Finalmente el fútbol internacional no entró en guerra y el presidente de la FIFA, Gianni Infantino, anunció que retira el proyecto FIFA Forward Enterprise que contemplaba la venta del 20% de los derechos comerciales de la Copa Mundial de Fútbol.
En las últimas horas, la declaración de neutralidad de la Confederación Sudamericana de Fútbol (CONMEBOL), que tiene como presidente al paraguayo Alejandro Domínguez y donde el titular de la AFA, Claudio Tapia, tiene un peso muy importante, fue la estocada final a la iniciativa.
El anuncio del boicot a todos los torneos de FIFA por parte de la Unión Europea de Futbol Asociado (UEFA) anunciaba un conflicto de gran escala si Infantino seguía adelante con el proyecto.

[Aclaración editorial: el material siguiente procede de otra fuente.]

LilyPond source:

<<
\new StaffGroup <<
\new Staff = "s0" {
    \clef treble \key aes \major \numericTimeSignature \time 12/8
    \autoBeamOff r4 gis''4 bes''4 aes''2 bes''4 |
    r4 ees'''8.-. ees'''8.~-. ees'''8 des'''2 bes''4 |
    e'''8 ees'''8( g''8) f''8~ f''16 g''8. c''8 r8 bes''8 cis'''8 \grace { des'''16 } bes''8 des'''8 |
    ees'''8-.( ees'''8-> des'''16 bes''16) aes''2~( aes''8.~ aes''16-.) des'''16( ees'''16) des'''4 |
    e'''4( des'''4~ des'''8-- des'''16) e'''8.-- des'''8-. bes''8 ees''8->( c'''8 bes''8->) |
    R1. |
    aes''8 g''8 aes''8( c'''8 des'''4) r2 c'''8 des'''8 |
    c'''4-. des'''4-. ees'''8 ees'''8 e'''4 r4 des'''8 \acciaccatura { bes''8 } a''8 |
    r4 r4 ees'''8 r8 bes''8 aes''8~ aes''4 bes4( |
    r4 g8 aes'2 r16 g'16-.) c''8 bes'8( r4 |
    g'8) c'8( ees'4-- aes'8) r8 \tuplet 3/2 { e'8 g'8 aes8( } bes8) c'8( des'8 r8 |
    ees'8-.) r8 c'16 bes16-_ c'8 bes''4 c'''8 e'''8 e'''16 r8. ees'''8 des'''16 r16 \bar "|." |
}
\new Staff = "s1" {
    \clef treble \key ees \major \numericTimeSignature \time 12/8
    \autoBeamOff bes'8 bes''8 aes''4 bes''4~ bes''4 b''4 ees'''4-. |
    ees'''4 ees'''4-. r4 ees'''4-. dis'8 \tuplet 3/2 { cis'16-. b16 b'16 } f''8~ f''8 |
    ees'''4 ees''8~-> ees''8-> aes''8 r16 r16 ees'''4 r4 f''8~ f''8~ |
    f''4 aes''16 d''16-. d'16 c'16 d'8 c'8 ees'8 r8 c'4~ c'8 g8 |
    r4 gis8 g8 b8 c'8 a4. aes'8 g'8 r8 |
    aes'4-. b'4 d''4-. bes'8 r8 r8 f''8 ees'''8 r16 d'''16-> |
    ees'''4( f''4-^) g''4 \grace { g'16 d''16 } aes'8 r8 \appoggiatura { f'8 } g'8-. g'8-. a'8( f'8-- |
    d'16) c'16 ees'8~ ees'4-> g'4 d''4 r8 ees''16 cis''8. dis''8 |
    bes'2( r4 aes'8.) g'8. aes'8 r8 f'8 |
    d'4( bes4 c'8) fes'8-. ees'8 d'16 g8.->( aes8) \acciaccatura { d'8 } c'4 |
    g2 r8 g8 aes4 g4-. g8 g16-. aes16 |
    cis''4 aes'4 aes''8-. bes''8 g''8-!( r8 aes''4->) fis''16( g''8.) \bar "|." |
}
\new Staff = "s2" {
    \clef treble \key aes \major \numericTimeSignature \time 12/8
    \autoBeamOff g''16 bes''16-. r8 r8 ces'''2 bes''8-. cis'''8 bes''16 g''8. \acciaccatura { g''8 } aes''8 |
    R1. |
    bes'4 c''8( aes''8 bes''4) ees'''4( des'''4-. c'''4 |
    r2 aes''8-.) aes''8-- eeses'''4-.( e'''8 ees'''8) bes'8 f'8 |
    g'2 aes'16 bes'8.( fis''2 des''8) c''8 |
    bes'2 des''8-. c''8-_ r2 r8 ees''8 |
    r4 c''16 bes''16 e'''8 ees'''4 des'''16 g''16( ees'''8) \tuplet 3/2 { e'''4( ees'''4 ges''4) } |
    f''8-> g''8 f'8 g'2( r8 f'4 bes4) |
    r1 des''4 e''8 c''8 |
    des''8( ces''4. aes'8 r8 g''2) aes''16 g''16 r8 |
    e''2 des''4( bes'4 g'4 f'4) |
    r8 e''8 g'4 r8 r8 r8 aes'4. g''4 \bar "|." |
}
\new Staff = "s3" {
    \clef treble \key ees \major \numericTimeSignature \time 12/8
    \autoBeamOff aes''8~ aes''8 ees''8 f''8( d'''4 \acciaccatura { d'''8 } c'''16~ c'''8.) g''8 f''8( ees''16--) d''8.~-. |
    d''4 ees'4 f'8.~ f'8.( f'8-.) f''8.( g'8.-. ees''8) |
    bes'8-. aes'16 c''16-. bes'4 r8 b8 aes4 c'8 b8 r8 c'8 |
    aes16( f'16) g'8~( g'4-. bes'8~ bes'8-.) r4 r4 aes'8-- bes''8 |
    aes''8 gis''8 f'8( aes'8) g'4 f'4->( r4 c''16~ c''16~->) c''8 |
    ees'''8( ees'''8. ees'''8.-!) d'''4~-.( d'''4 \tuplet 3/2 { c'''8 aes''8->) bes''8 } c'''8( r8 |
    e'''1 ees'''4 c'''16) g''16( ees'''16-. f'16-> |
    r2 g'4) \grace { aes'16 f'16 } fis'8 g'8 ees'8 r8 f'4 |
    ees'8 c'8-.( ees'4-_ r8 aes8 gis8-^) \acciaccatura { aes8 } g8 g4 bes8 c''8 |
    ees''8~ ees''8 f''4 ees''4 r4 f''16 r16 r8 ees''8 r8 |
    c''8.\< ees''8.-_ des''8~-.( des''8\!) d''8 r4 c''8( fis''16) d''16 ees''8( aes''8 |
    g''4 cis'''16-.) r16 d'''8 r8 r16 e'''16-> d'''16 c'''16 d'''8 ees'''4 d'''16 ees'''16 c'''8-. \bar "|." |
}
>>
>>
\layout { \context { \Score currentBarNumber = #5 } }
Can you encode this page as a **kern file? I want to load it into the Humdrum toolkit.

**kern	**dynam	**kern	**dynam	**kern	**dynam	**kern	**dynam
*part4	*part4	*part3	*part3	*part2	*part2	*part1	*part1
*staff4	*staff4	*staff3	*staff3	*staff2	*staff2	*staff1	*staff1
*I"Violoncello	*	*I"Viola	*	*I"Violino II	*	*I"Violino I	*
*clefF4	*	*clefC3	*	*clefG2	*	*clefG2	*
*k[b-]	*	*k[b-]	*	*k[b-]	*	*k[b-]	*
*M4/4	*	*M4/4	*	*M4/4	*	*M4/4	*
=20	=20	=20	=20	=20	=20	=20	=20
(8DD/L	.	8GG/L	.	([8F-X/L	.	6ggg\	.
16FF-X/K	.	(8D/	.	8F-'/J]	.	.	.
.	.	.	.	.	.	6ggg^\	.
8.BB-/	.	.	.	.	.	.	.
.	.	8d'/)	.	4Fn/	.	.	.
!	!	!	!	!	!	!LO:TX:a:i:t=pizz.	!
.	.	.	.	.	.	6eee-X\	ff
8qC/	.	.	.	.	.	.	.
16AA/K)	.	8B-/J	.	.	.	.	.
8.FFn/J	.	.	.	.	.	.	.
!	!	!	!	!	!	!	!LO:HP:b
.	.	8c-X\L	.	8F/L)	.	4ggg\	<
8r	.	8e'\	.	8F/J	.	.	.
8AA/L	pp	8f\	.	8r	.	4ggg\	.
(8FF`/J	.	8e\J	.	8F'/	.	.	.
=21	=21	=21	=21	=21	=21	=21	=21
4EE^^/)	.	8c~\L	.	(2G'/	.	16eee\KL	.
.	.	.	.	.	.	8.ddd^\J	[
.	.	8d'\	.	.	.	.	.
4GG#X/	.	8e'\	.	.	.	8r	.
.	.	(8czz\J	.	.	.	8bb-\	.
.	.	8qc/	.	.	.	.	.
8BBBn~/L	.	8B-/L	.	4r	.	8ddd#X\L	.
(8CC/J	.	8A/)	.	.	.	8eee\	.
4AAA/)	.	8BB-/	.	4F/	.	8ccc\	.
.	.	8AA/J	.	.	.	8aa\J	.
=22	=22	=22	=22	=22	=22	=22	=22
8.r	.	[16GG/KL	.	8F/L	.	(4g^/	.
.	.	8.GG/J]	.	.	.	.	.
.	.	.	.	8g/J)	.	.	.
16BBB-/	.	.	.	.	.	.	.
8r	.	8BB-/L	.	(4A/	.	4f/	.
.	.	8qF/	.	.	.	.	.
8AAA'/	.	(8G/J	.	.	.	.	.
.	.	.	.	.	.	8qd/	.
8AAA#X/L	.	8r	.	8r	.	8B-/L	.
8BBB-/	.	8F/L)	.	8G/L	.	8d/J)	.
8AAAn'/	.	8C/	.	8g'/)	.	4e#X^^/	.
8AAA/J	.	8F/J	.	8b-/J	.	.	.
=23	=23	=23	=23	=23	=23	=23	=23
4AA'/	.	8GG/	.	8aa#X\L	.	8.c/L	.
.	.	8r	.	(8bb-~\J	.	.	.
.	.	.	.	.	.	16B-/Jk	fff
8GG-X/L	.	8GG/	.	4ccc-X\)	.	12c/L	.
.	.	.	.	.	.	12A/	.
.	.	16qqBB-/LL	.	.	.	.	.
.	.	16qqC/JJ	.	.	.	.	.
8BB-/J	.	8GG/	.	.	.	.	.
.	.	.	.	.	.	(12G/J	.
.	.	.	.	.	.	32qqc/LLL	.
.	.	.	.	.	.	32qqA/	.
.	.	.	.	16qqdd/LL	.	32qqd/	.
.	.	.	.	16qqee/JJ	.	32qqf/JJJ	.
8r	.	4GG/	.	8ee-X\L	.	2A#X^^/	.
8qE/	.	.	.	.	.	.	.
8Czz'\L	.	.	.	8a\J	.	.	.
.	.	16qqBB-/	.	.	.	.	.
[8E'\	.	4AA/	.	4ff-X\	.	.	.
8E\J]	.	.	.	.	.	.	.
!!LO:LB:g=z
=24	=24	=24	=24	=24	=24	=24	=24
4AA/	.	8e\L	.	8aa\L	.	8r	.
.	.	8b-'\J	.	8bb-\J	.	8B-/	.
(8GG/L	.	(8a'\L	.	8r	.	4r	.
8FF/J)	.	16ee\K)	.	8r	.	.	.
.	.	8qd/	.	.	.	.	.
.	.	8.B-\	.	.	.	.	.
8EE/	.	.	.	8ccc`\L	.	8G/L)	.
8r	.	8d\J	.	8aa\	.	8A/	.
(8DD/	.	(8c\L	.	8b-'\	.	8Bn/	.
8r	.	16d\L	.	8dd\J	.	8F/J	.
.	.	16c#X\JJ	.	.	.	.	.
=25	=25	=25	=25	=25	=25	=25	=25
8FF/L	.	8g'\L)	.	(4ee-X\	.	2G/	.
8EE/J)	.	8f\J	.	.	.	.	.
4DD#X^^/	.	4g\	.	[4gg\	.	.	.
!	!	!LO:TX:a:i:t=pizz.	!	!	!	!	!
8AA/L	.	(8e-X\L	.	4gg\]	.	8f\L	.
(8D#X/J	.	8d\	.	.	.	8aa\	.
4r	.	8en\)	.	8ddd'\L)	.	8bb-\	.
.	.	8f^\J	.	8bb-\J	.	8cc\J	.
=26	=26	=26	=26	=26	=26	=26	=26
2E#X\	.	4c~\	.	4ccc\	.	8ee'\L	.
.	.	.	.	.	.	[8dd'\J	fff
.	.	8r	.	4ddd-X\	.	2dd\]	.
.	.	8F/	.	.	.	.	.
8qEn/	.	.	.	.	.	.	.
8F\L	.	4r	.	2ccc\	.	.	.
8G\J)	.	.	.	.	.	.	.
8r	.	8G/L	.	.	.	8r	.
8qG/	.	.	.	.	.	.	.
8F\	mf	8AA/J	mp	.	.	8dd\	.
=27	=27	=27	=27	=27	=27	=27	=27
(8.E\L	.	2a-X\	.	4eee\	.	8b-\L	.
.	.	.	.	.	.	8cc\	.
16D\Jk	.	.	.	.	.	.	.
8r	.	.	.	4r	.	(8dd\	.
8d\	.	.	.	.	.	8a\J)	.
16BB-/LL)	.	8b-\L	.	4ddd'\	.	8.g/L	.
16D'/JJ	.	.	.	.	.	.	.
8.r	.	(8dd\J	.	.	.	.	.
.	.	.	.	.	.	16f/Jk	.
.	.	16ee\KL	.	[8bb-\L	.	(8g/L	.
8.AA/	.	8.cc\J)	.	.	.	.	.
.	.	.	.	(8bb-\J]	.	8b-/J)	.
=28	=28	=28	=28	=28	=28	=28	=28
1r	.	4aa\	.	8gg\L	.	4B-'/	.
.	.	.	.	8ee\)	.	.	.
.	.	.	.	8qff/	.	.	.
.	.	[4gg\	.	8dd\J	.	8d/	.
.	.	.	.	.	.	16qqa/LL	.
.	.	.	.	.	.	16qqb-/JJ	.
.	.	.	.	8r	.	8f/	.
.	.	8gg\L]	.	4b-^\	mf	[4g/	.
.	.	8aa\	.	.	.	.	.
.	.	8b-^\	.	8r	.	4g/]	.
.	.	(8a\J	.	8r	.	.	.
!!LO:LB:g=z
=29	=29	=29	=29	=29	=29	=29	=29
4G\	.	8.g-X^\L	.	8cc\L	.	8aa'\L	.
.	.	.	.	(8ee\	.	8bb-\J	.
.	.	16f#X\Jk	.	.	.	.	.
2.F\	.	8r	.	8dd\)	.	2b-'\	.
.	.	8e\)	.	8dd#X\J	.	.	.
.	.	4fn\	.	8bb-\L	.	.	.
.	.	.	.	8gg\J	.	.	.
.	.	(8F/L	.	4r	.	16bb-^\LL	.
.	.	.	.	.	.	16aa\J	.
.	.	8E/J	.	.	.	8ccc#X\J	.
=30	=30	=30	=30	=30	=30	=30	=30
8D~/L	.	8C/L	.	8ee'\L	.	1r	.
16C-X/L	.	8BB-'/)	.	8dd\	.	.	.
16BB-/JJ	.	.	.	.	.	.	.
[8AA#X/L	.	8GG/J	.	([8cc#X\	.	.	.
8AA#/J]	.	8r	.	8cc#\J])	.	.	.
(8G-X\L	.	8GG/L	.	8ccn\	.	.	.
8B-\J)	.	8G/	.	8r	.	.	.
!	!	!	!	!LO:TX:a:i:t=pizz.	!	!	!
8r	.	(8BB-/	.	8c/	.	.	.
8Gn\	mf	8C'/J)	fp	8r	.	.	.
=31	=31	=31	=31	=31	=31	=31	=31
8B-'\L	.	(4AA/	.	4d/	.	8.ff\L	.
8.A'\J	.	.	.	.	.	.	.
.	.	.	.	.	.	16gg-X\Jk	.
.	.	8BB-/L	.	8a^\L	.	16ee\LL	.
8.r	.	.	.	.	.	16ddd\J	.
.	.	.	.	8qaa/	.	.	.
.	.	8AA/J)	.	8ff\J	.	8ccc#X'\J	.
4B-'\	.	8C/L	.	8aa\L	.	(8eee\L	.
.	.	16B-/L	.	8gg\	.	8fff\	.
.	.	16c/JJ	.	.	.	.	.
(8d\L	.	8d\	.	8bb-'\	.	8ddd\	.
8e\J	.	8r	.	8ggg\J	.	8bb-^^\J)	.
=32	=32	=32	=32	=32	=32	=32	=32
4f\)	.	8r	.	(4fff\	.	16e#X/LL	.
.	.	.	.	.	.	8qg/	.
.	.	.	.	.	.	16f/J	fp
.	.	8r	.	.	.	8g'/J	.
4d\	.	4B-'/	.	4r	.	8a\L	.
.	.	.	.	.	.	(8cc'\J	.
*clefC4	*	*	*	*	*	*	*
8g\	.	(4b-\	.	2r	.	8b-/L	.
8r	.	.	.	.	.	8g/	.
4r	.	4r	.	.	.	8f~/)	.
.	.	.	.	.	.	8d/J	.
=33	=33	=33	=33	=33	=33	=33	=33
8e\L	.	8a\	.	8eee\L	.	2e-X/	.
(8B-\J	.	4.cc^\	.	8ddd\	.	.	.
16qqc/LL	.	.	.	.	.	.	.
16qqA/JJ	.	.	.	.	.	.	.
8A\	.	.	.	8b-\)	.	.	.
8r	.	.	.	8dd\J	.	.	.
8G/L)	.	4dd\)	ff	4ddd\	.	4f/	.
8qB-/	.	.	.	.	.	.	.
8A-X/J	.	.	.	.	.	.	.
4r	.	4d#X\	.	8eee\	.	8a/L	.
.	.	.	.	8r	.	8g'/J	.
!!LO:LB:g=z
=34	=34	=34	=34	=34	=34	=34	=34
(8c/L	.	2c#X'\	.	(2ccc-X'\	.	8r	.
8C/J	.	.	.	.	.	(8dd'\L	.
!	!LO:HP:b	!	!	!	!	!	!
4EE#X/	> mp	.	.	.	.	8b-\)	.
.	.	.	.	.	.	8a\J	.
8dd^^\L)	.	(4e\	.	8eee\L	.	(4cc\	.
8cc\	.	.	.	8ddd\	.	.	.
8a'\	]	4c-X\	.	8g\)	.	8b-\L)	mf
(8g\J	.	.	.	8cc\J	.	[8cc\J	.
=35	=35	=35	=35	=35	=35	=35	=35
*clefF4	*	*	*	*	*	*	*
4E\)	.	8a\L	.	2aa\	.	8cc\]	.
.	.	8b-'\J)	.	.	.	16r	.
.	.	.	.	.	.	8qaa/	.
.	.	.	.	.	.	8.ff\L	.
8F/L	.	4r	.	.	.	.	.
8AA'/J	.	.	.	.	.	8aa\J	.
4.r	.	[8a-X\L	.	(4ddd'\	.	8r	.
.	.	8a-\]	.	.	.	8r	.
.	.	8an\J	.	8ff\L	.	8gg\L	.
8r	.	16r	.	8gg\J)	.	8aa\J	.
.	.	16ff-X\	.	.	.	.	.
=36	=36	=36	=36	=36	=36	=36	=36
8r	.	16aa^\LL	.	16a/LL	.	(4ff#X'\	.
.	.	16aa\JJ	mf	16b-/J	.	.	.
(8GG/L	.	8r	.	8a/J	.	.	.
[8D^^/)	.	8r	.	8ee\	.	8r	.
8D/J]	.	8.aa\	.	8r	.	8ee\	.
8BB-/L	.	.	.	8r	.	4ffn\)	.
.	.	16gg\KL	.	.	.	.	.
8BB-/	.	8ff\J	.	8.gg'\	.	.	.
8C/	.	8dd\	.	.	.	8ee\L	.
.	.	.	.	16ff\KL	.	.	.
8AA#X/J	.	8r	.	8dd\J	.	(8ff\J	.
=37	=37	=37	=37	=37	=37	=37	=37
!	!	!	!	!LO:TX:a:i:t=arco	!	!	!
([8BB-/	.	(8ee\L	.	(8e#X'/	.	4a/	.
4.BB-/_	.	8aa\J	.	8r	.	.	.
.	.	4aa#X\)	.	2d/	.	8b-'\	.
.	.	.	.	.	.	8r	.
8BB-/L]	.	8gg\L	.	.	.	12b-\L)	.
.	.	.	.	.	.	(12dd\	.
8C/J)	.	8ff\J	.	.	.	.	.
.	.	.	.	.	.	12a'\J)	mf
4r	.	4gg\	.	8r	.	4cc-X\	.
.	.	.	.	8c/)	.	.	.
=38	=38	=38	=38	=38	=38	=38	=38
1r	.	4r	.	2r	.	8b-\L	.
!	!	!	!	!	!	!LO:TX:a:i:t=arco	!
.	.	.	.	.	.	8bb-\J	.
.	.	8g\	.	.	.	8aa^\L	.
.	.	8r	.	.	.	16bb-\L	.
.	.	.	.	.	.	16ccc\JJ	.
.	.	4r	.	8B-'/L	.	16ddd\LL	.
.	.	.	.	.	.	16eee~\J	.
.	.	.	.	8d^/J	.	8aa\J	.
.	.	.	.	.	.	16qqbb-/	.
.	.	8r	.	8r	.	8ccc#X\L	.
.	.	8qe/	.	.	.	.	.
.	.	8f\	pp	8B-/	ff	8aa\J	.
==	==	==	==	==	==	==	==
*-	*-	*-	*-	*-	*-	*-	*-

"Tras haber escuchado atentamente todas las opiniones, ha quedado claro que el proyecto ha creado divisiones de tal naturaleza que, independientemente del nivel de apoyo, ya no redundan en beneficio del objetivo planteado en primer lugar", declaró el presidente de la FIFA.

En ese sentido, el dirigen suizo reconoció que "de cara al futuro, mi intención es reunir a todas las partes interesadas con el espíritu de un interés común por nuestro deporte y con el objetivo de seguir impulsando el fútbol en todo el mundo, y en particular en aquellos países que más necesitan nuestro apoyo".
Por último, explicó que el proyecto FIFA Forward Enterprise tenía como objetivo "proporcionar una base para fortalecer aún más a nuestras Asociaciones Miembro de la FIFA y a nuestro deporte en todo el mundo, especialmente en los países donde el apoyo es más necesario".
También, recordó su voluntad de "hacerlo solo si la mayoría de las Asociaciones Miembro de la FIFA estaba de acuerdo y siempre sujeto a un proceso de consulta con ellas, con el Consejo de la FIFA, las Confederaciones y demás partes interesadas".
La idea de Infantino era crear una nueva empresa por valor de 20.000 millones de dólares y que la FIFA vendiera más del 20% de los derechos comerciales de los principales torneos a esa nueva firma llamada FIFA Forward Enterprise.
Rápidamente, la UEFA respondió con una categórico "no" y amenazó que de llevarse a cabo, no participarían en ninguna competencia organizada por la FIFA. A la UEFA se unieron CONCACAF y AFC, mientras que CONMEBOL que se especulaba con que apoyara el proyecto, solicitó más información.